К этому обзору эпистолярного материала остается добавить то немногое, что относится к затронутым темам в публикуемом ниже «трактате» Рудакова «Город Калинин»[1344]
. Цитируемая им записка Тынянова косвенно подтверждает, что они встречались по возвращении Рудакова из ссылки (хотя и не позволяет с определенностью решить вопрос о хронологии его участия в издании Кюхельбекера), может быть, и перед отъездом Тынянова из Ленинграда в середине июля 1941 г. Вряд ли тяжелобольной Тынянов, находясь в эвакуации, стал бы писать достаточно далекому для него человеку, с которым расстался семь лет назад. Приходится лишь гадать, была ли их заочная беседа (в которой вновь фигурирует Кюхельбекер) последней. Когда в апреле 1943 г. Тынянова привезли из Перми в Москву, Рудаков находился там же. Он общается с Э. Г. Герштейн, Н. И. Харджиевым, Е. Я. Эфрон, в июле посещает заседание пушкинистов и проводит вечер в филологических разговорах (в частности, по поводу его диссертации о «Медном всаднике») со Шкловским и Б. В. Казанским[1345]. Он, конечно, должен был быть осведомлен о состоянии Тынянова, возможно, навещал его или писал ему. Это могло происходить до ареста Рудакова в августе 1943 г.[1346]«Город Калинин» интересен, в частности (под нашим углом зрения), в сравнении с теми замыслами, которые намечены в письмах.
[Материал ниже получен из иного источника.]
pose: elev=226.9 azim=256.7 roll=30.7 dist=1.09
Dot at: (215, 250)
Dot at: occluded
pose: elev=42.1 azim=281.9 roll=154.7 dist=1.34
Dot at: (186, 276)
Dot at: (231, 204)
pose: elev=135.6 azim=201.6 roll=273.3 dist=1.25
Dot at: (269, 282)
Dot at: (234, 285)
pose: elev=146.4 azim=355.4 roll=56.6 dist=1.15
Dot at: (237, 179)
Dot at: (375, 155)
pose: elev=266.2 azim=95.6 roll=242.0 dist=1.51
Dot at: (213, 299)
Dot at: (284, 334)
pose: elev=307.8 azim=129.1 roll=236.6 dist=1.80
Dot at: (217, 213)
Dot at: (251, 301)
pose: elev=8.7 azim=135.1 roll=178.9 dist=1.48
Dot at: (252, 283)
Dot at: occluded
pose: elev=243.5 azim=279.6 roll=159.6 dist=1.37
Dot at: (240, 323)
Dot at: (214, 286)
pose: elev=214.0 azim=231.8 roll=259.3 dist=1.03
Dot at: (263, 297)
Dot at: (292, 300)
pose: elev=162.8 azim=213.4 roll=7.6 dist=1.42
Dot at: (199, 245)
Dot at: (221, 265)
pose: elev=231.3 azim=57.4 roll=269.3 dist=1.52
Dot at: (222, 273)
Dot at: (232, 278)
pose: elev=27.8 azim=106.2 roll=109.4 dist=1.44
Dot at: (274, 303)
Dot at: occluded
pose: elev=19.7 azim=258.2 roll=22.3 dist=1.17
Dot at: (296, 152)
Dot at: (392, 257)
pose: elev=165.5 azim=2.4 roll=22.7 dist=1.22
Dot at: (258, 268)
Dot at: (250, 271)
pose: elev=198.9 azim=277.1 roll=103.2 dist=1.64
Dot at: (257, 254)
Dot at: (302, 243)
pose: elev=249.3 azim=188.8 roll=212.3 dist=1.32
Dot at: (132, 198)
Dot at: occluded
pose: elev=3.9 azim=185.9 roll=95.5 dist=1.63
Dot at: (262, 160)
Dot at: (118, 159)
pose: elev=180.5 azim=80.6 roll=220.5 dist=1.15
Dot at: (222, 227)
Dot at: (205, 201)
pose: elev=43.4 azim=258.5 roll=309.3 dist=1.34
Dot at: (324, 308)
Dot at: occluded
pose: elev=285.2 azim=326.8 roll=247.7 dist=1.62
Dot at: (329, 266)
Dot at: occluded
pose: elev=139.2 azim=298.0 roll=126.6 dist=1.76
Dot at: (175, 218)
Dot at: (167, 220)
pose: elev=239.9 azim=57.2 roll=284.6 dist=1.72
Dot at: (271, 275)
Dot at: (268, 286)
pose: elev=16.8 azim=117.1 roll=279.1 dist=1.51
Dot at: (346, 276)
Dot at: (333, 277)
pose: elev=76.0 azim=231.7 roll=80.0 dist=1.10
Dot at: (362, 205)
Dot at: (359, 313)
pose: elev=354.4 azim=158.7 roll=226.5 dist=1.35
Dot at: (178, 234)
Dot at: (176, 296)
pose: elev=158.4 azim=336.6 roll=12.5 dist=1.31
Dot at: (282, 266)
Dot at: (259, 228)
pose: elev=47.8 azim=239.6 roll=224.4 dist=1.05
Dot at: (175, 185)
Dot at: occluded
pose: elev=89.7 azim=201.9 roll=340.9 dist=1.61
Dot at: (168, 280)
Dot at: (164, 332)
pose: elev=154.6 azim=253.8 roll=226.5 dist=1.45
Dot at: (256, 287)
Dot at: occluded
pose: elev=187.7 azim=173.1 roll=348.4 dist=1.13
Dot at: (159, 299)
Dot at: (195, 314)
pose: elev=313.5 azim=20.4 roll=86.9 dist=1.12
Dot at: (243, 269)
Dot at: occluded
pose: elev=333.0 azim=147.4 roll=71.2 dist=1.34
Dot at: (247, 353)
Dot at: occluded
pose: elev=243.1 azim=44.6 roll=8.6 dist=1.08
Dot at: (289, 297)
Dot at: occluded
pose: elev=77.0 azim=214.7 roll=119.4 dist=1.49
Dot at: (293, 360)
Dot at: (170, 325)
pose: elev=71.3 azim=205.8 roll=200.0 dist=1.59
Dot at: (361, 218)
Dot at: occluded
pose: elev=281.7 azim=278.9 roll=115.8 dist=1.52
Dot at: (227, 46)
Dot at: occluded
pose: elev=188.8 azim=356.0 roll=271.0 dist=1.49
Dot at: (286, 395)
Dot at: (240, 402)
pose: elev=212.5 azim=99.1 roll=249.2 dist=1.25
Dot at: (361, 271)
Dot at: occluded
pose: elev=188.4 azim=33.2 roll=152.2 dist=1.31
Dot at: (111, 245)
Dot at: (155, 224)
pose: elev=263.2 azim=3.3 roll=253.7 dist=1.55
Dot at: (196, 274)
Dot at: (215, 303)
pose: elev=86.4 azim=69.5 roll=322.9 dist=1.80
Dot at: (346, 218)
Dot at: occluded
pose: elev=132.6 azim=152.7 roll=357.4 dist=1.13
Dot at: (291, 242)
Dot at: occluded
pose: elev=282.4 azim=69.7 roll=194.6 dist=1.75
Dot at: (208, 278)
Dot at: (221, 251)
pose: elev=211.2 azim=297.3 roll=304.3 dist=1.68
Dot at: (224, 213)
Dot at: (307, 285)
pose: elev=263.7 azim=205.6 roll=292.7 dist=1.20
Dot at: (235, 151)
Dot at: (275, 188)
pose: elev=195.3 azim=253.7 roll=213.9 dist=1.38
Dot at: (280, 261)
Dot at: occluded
Трактат представляет собой прежде всего путеводитель по стихам, ключ и комментарий к ним – несомненно, применяющий к собственному творчеству опыт аналогичной работы с текстами Мандельштама и наблюдений над возникновением его стихов, трансформацией в них бытового и культурного материала. В свете воронежского отрезка биографии Рудакова это применение может рассматриваться, с одной стороны, как результат изучения «Разговора о Данте» (упоминание его в гл. XXI – возможно, первое в письменных сочинениях современников поэта), а с другой – как реализация давних филологических устремлений автора. Как мы помним, существовали, в том числе в «Разговоре о Данте», точки соприкосновения Мандельштама с формальной школой, поэтому указанные два аспекта могли для Рудакова составлять единое культурное целое.
Однако очевиден ряд существенных отличий от воронежских замыслов, сохранявших, как показано выше, связь с тыняновским пониманием теоретически обоснованной истории литературы и предполагавших (хотя бы платонически) развить его на материале русской поэзии XX века. Теперь же и оптимист Рудаков, видимо, осознал, что объект его интереса не образует в «нашей науке» (гл. XVII) полноправных исследовательских тем. Говоря о «непростительных безобразиях» литературоведения, он как всем ясную данность констатирует: «Понятно, когда не знают своих поэтов XX века» (там же). За этим «понятно» – и гибель Мандельштама, и опыт конца 30‐х гг. вообще (и прогноз, оправдавшийся в ближайшую четверть века). Не исключено, что Рудаков знал статью Р. О. Якобсона «О поколении, растратившем своих поэтов», хотя бы в пересказе Мандельштама, который высоко ее ценил[1347]
.Что касается литературоведческой методологии, то единственной областью, где тяга Рудакова к изучению формы еще могла хотя бы в некоторой мере реализоваться, было стиховедение на классическом материале – и он подготовил работу о стихе «Медного всадника»[1348]
, которая несколько раз упоминается в трактате.